What needs to be done:
Collect every line in the rows below that contains the string "data", and copy each one in full.

Exercise material:

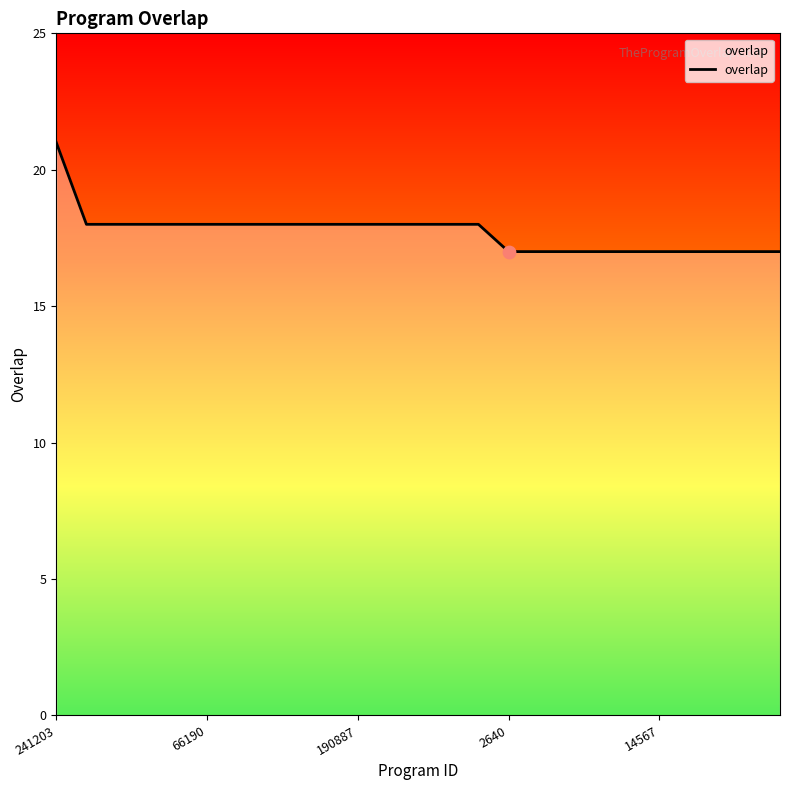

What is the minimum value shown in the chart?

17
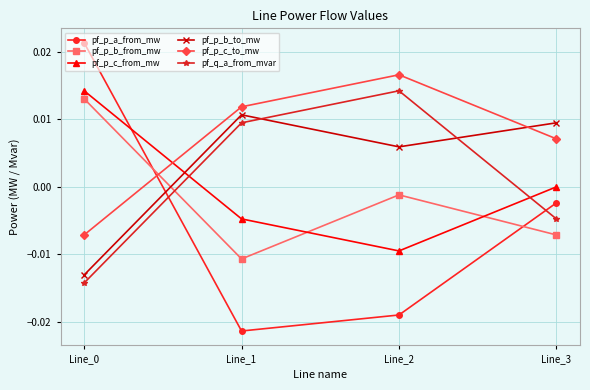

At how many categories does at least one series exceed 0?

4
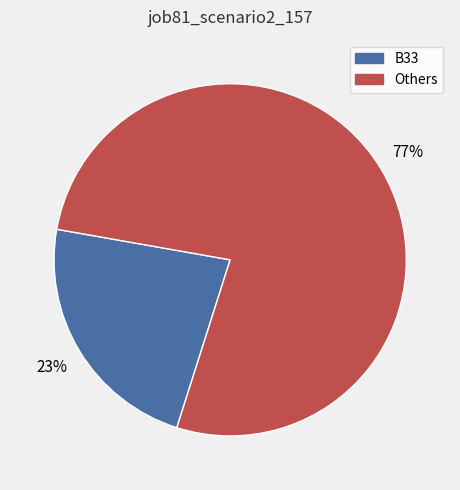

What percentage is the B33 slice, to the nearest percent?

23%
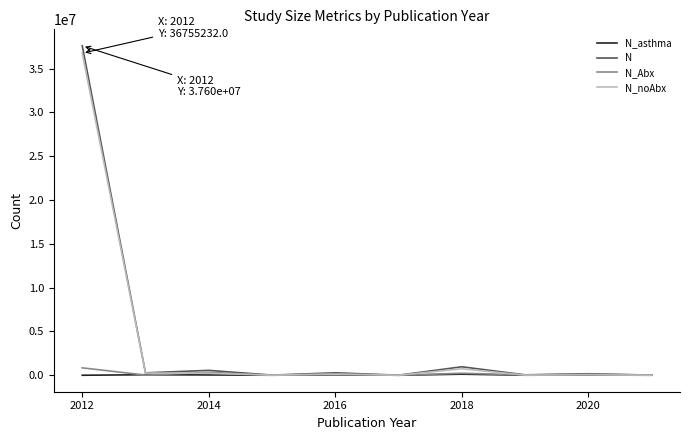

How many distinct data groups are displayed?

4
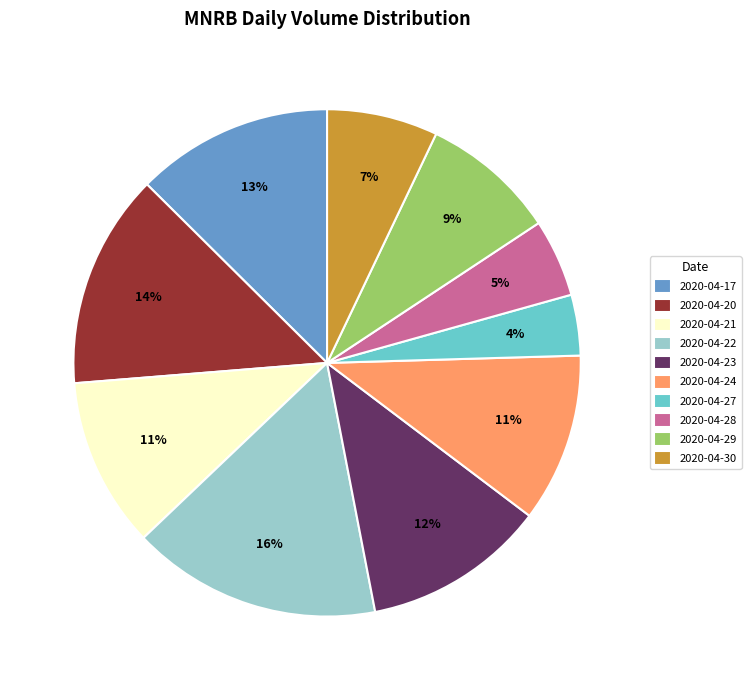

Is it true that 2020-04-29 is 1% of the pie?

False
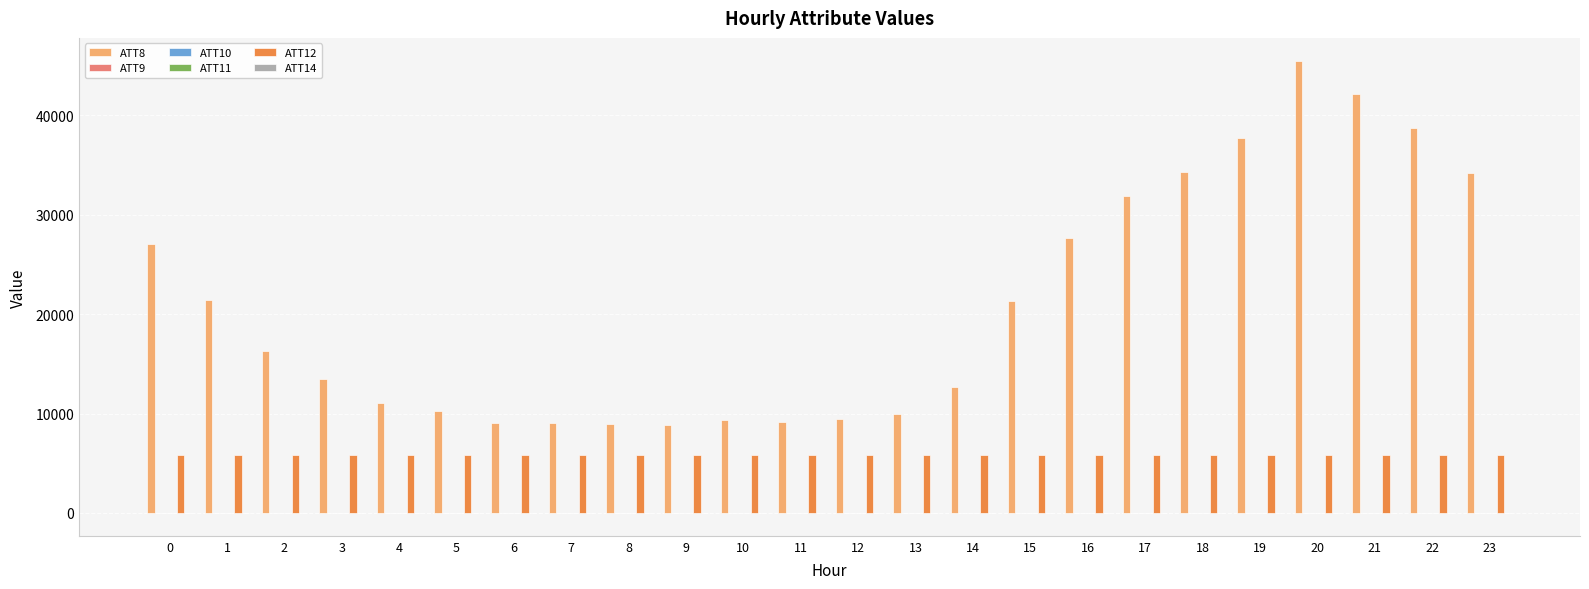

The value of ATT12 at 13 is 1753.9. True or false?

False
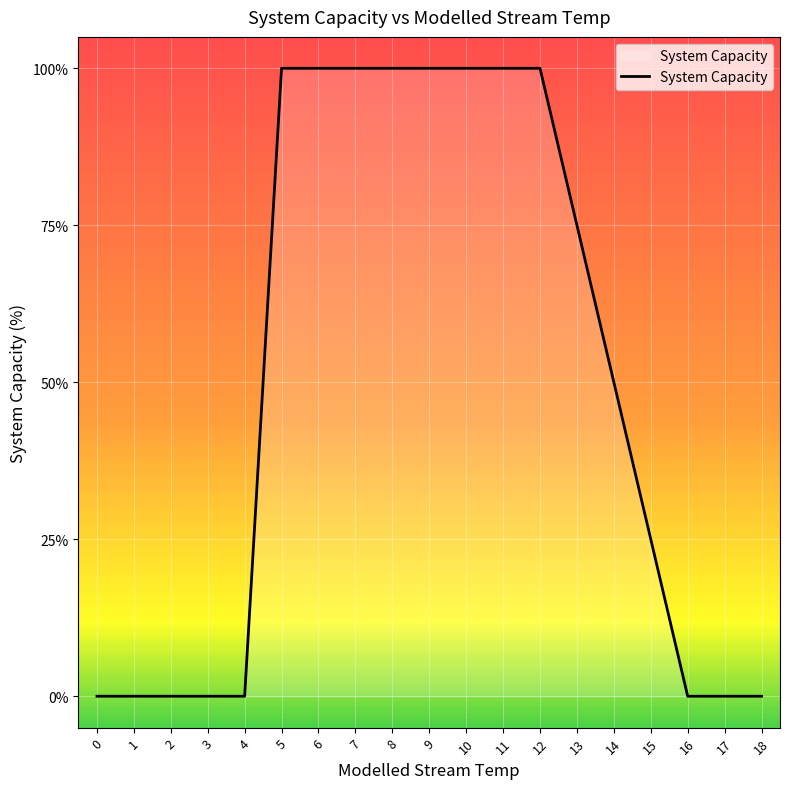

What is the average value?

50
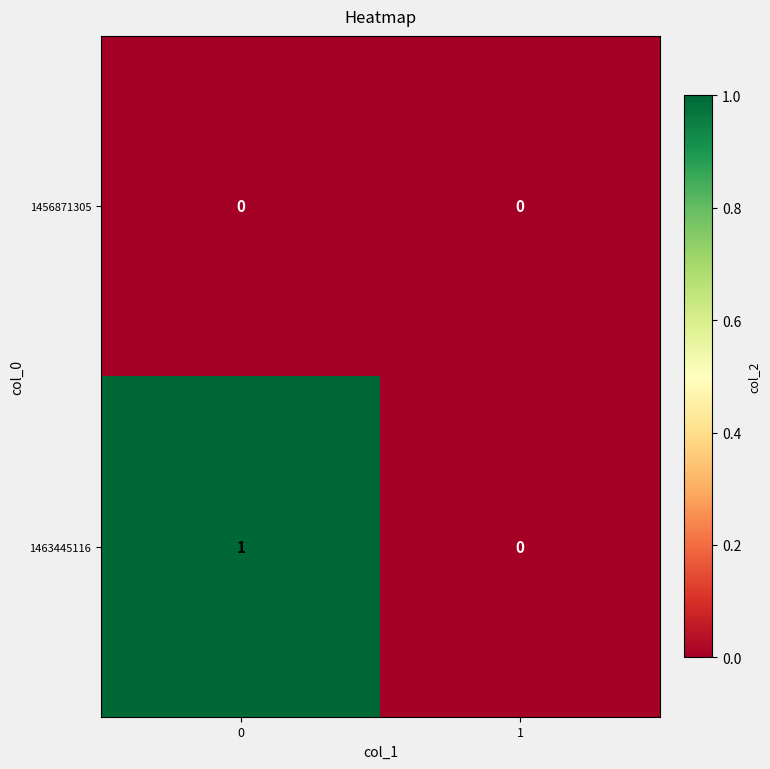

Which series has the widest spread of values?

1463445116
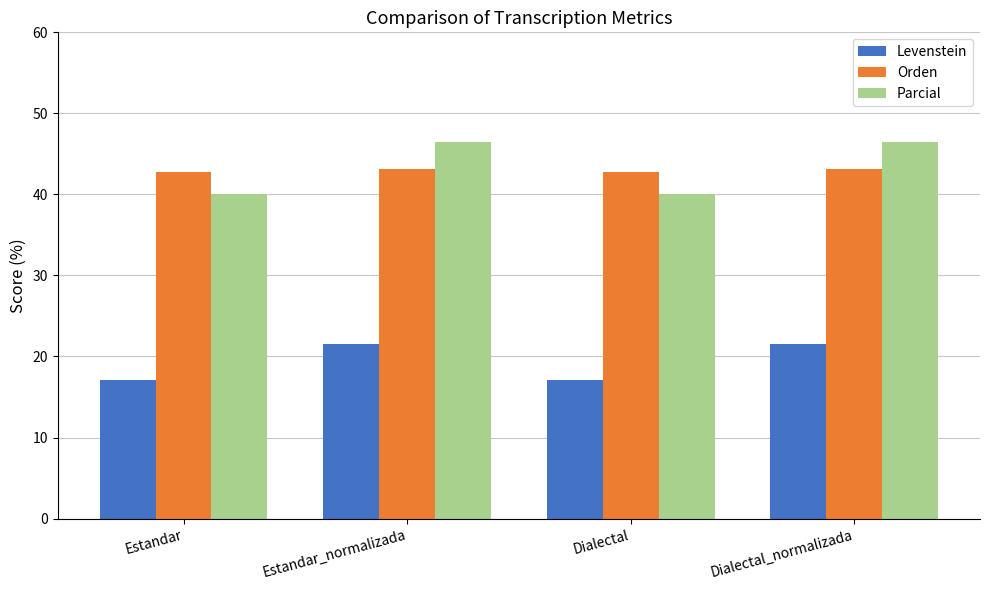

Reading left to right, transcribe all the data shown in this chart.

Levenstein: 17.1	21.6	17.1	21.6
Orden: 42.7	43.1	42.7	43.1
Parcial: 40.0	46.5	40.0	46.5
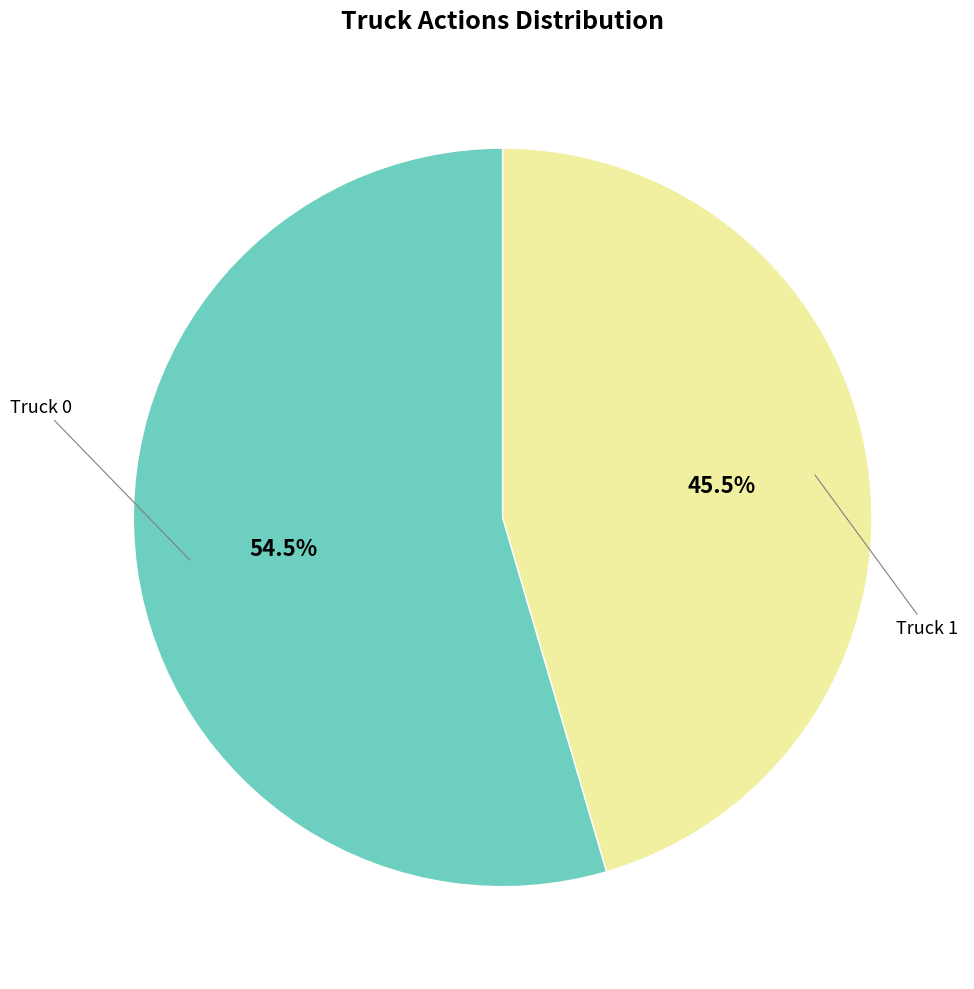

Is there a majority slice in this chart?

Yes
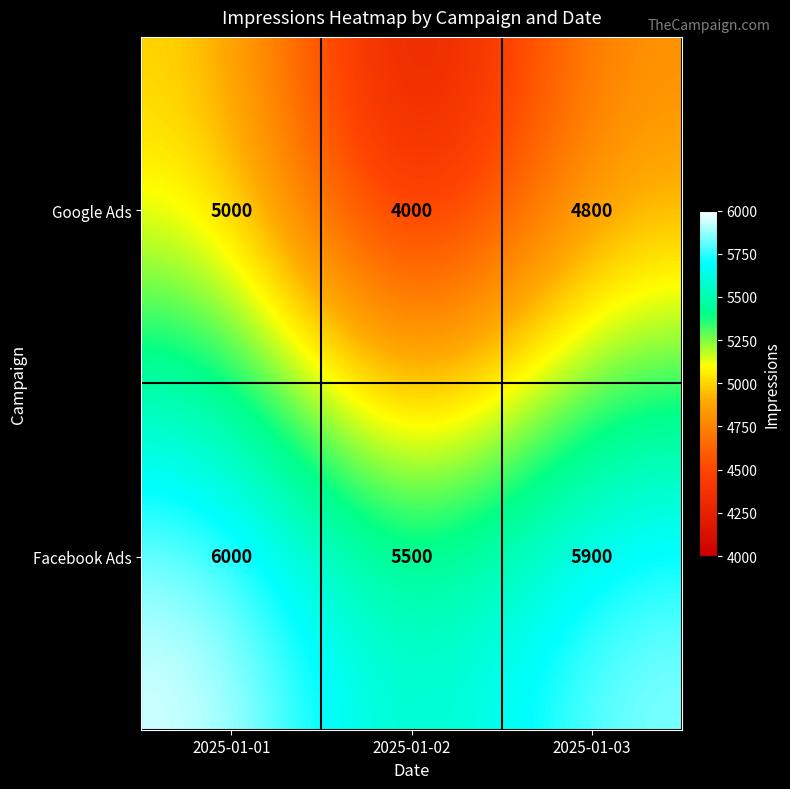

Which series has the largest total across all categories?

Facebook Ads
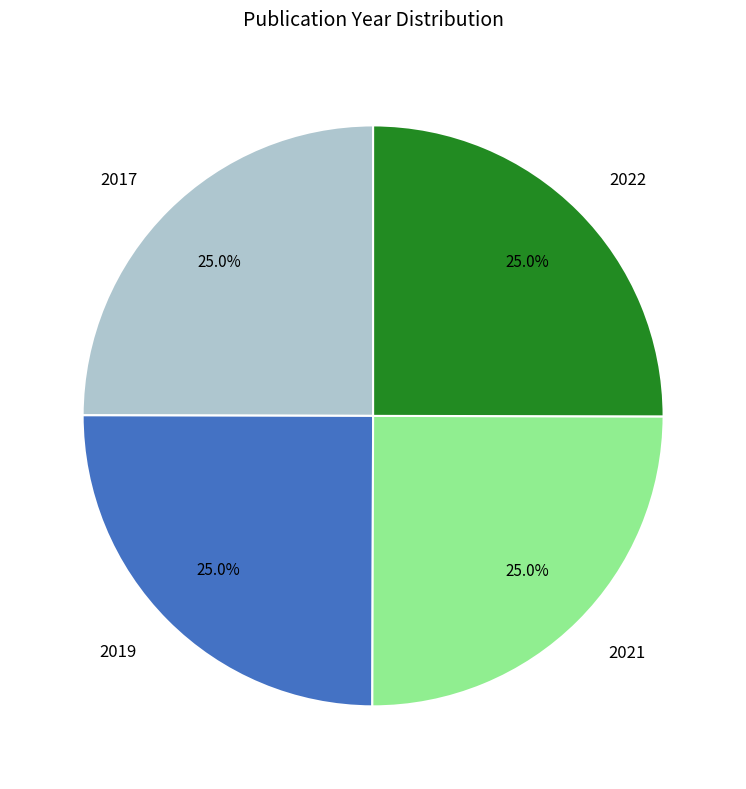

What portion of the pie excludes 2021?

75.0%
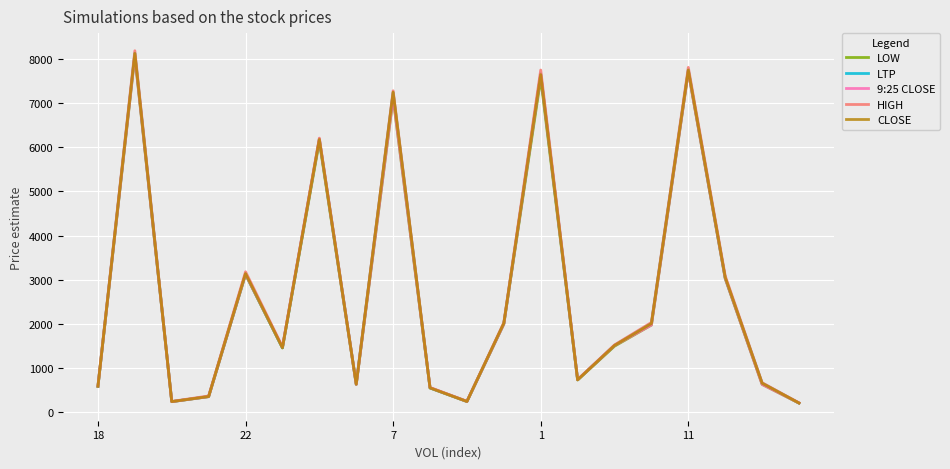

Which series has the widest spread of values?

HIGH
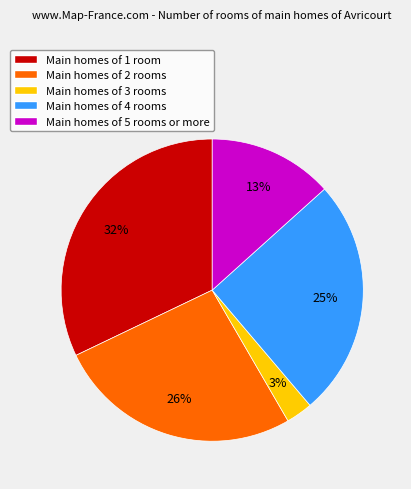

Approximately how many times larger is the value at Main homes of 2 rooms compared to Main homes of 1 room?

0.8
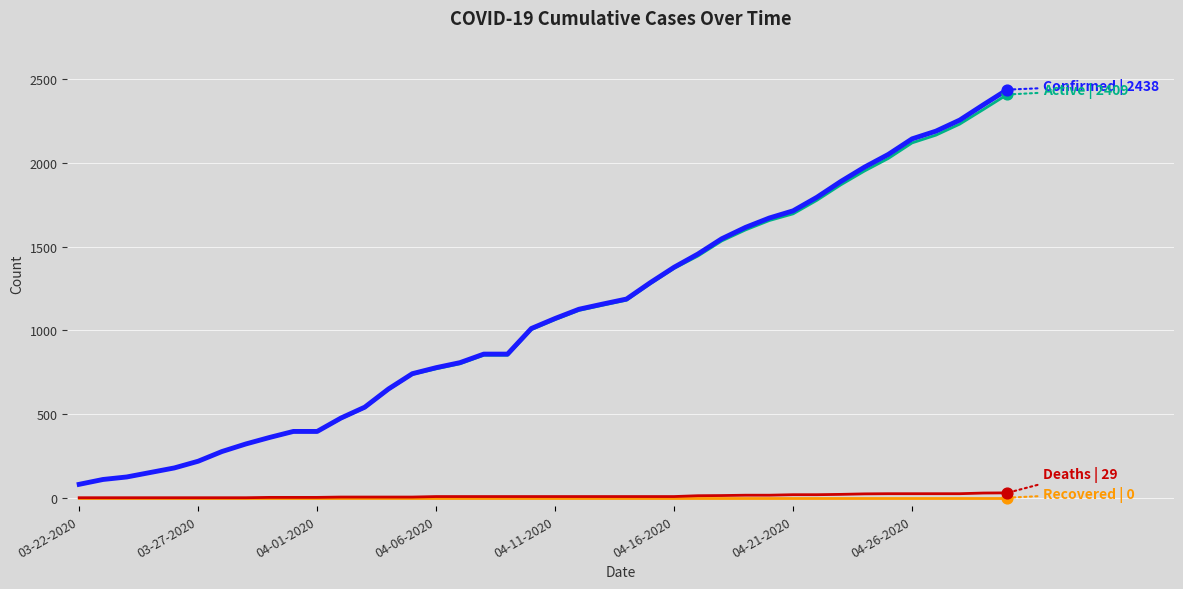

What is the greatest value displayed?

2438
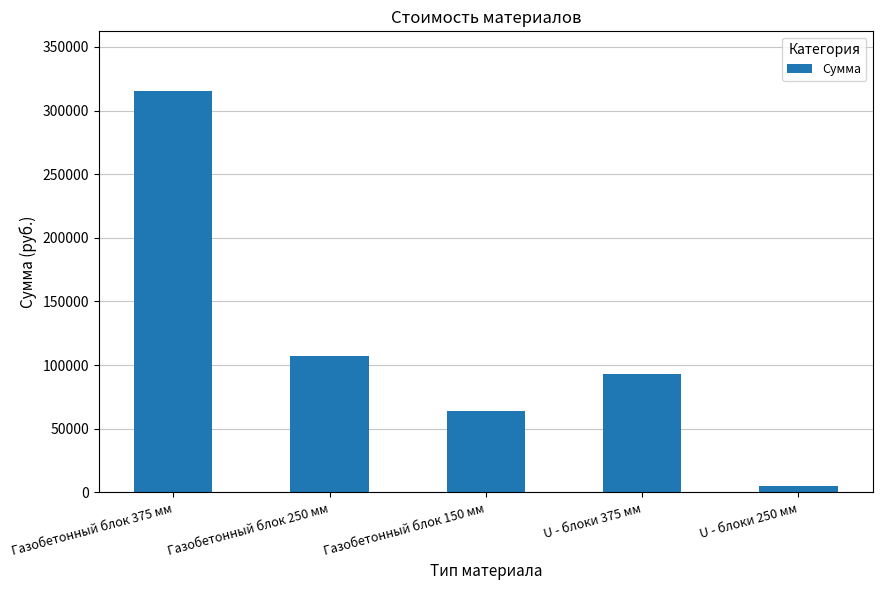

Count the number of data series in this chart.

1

Exercise output:
How many distinct data groups are displayed?
Reading left to right, transcribe all the data shown in this chart.
Count the number of data series in this chart.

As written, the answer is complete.